● Text
▬▬▬

Researching Public Law and Public Policy in the Public Interest

The Rough Ride from Baltimore to a Place Near You

Ten-year-old Robert Dunn uses a megaphone during a protest against police brutality and the death of Freddie Gray outside the Baltimore Police Western District station in Baltimore on April 22, 2015. Chip Somodevilla—Getty Images.

The death of Freddie Gray, a 25 year-old black man, in the custody of Baltimore police appeared to be just another suspicious death of an unarmed black person in what had become a litany.  It followed the deaths of Walter Scott in South Carolina, and before him Eric Davis in Mississippi and before him Akai Gurley, John Crawford, Tamir Rice, Michael Brown and Eric Garner going back to last summer.  The country was not numb to acts of apparent police brutality anymore—far from it.  But we had begun to study and protest its occurrences with the conviction of reformists, in a posture familiar to blacks fleeing serial lynchings during the early part of the Great Migration.

▬▬▬

● Supplied material
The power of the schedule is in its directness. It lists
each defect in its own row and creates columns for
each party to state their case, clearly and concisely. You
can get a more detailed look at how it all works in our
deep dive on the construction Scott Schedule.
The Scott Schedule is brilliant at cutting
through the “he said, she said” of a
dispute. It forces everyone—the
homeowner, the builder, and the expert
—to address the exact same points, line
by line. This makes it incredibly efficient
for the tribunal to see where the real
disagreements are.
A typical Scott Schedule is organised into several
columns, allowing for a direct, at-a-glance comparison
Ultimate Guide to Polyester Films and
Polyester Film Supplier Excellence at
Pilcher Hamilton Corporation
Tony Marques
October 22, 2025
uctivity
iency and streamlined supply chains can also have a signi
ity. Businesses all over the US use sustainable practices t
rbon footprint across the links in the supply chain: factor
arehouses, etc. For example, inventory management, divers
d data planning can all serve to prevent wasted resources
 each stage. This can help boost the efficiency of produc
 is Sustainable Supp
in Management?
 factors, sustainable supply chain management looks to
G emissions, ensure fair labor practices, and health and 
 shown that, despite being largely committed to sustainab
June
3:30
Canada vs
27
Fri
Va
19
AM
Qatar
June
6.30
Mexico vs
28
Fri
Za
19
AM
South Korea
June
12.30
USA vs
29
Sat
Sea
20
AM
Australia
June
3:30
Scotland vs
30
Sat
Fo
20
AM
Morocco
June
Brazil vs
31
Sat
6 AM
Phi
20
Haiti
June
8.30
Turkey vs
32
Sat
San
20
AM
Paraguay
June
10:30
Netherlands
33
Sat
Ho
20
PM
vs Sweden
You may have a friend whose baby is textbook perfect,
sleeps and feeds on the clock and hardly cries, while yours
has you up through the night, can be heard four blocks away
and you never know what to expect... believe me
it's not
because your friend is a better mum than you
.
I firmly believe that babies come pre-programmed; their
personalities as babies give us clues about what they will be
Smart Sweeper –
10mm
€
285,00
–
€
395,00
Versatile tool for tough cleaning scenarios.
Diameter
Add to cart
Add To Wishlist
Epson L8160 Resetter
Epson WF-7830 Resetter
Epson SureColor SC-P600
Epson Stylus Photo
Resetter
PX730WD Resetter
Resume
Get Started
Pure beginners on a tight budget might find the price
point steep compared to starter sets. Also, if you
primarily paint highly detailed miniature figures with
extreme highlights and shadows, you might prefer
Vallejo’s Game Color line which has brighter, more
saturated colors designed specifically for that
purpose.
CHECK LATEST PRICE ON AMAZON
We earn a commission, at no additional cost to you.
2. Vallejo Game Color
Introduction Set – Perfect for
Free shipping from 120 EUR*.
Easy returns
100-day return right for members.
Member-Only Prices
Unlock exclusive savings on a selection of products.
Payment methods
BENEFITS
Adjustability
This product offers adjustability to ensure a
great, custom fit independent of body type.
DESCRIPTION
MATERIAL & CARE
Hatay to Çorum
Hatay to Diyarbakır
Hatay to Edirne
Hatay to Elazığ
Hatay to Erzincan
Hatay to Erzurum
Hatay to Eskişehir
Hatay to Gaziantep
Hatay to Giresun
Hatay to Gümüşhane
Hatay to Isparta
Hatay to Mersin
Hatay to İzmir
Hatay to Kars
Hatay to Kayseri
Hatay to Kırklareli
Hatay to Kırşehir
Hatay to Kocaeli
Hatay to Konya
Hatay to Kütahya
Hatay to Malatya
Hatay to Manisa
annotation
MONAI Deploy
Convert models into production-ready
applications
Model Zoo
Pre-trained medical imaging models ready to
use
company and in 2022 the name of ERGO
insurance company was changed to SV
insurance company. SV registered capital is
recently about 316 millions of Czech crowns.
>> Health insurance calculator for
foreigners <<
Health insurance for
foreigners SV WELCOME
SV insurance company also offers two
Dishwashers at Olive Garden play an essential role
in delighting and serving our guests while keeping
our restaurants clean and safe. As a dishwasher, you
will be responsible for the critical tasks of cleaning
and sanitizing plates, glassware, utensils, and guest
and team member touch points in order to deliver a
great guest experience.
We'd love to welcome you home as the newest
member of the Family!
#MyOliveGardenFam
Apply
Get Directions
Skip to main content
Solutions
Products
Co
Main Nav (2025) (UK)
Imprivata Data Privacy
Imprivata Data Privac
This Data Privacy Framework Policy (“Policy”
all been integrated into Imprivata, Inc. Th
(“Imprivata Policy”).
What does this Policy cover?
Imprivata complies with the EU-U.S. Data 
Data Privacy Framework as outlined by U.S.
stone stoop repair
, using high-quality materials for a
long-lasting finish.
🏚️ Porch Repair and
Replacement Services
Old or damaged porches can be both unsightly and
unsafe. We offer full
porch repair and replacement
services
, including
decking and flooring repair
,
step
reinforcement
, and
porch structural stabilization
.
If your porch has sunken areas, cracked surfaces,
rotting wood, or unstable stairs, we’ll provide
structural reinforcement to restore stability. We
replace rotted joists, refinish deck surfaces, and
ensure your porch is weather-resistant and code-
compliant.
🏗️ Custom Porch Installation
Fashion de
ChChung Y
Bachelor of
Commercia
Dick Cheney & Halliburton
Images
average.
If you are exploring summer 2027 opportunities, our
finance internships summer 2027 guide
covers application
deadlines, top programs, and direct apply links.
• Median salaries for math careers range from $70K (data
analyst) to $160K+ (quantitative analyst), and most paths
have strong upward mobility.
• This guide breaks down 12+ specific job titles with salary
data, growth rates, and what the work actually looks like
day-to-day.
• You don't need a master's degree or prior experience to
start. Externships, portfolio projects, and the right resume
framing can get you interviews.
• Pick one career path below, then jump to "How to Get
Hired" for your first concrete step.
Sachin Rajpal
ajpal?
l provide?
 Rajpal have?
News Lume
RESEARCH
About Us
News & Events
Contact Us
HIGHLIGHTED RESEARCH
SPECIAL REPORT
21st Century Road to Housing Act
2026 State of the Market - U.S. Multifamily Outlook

▬▬▬

● Exercises to complete
• A. Copy the stretch of the passage on Freddie Gray from "Researching Public Law" through "Chip Somodevilla—Getty Images.".
• B. Repeat the stretch of the rows from their first line through the line containing "deep dive on the construction Scott Schedule.".
The passage on Freddie Gray and the rows have no connection to each other.

● Answers to this exercise
• A.
Researching Public Law and Public Policy in the Public Interest

The Rough Ride from Baltimore to a Place Near You

Ten-year-old Robert Dunn uses a megaphone during a protest against police brutality and the death of Freddie Gray outside the Baltimore Police Western District station in Baltimore on April 22, 2015. Chip Somodevilla—Getty Images.

• B.
The power of the schedule is in its directness. It lists
each defect in its own row and creates columns for
each party to state their case, clearly and concisely. You
can get a more detailed look at how it all works in our
deep dive on the construction Scott Schedule.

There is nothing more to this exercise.